[Task directions] An exact transcription of each entry below is required, without any pictures.

Supplied records START

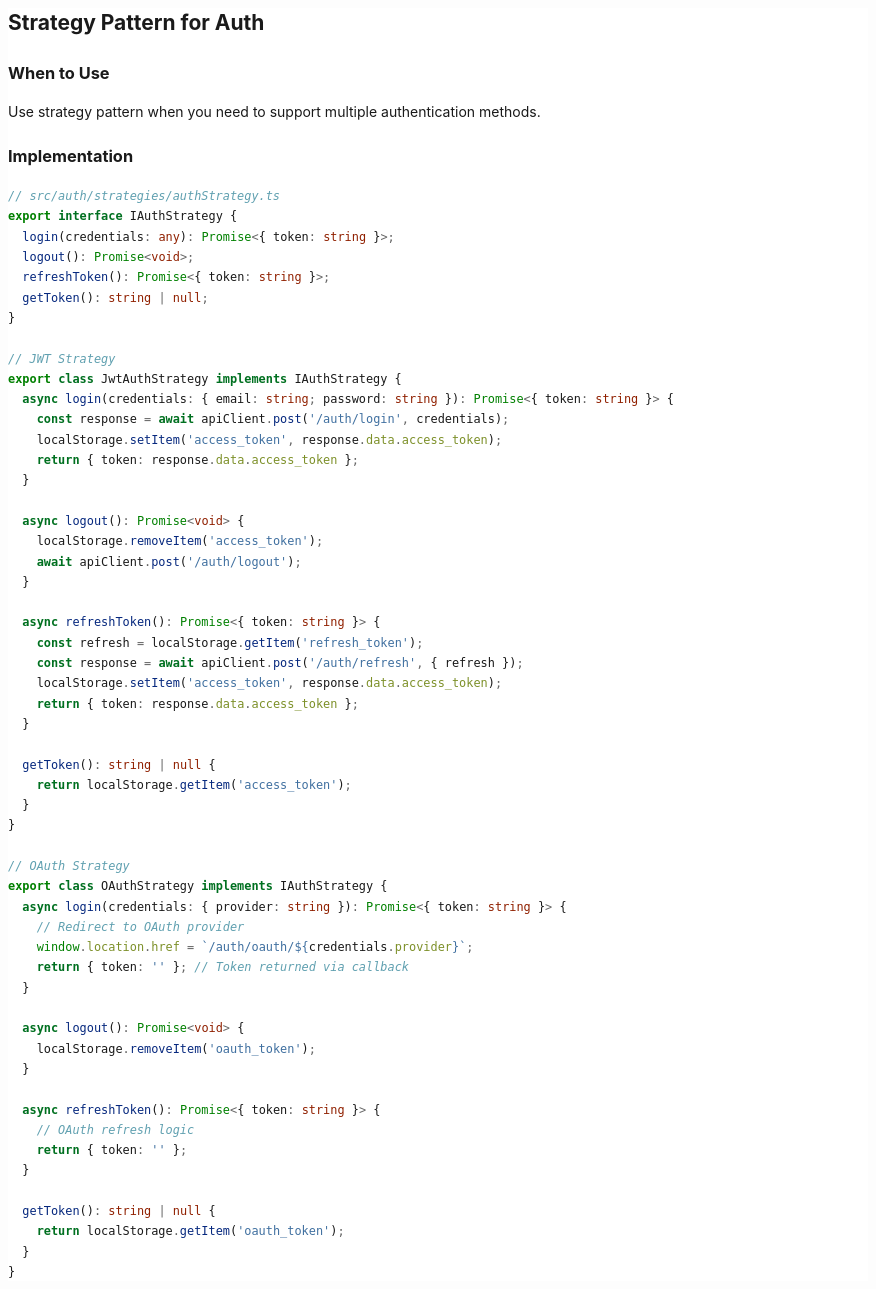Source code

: ## Strategy Pattern for Auth

### When to Use

Use strategy pattern when you need to support multiple authentication methods.

### Implementation

```typescript
// src/auth/strategies/authStrategy.ts
export interface IAuthStrategy {
  login(credentials: any): Promise<{ token: string }>;
  logout(): Promise<void>;
  refreshToken(): Promise<{ token: string }>;
  getToken(): string | null;
}

// JWT Strategy
export class JwtAuthStrategy implements IAuthStrategy {
  async login(credentials: { email: string; password: string }): Promise<{ token: string }> {
    const response = await apiClient.post('/auth/login', credentials);
    localStorage.setItem('access_token', response.data.access_token);
    return { token: response.data.access_token };
  }

  async logout(): Promise<void> {
    localStorage.removeItem('access_token');
    await apiClient.post('/auth/logout');
  }

  async refreshToken(): Promise<{ token: string }> {
    const refresh = localStorage.getItem('refresh_token');
    const response = await apiClient.post('/auth/refresh', { refresh });
    localStorage.setItem('access_token', response.data.access_token);
    return { token: response.data.access_token };
  }

  getToken(): string | null {
    return localStorage.getItem('access_token');
  }
}

// OAuth Strategy
export class OAuthStrategy implements IAuthStrategy {
  async login(credentials: { provider: string }): Promise<{ token: string }> {
    // Redirect to OAuth provider
    window.location.href = `/auth/oauth/${credentials.provider}`;
    return { token: '' }; // Token returned via callback
  }

  async logout(): Promise<void> {
    localStorage.removeItem('oauth_token');
  }

  async refreshToken(): Promise<{ token: string }> {
    // OAuth refresh logic
    return { token: '' };
  }

  getToken(): string | null {
    return localStorage.getItem('oauth_token');
  }
}
```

Supplied records END

[Your response]
Source code

: ## Strategy Pattern for Auth

### When to Use

Use strategy pattern when you need to support multiple authentication methods.

### Implementation

```typescript
// src/auth/strategies/authStrategy.ts
export interface IAuthStrategy {
  login(credentials: any): Promise<{ token: string }>;
  logout(): Promise<void>;
  refreshToken(): Promise<{ token: string }>;
  getToken(): string | null;
}

// JWT Strategy
export class JwtAuthStrategy implements IAuthStrategy {
  async login(credentials: { email: string; password: string }): Promise<{ token: string }> {
    const response = await apiClient.post('/auth/login', credentials);
    localStorage.setItem('access_token', response.data.access_token);
    return { token: response.data.access_token };
  }

  async logout(): Promise<void> {
    localStorage.removeItem('access_token');
    await apiClient.post('/auth/logout');
  }

  async refreshToken(): Promise<{ token: string }> {
    const refresh = localStorage.getItem('refresh_token');
    const response = await apiClient.post('/auth/refresh', { refresh });
    localStorage.setItem('access_token', response.data.access_token);
    return { token: response.data.access_token };
  }

  getToken(): string | null {
    return localStorage.getItem('access_token');
  }
}

// OAuth Strategy
export class OAuthStrategy implements IAuthStrategy {
  async login(credentials: { provider: string }): Promise<{ token: string }> {
    // Redirect to OAuth provider
    window.location.href = `/auth/oauth/${credentials.provider}`;
    return { token: '' }; // Token returned via callback
  }

  async logout(): Promise<void> {
    localStorage.removeItem('oauth_token');
  }

  async refreshToken(): Promise<{ token: string }> {
    // OAuth refresh logic
    return { token: '' };
  }

  getToken(): string | null {
    return localStorage.getItem('oauth_token');
  }
}
```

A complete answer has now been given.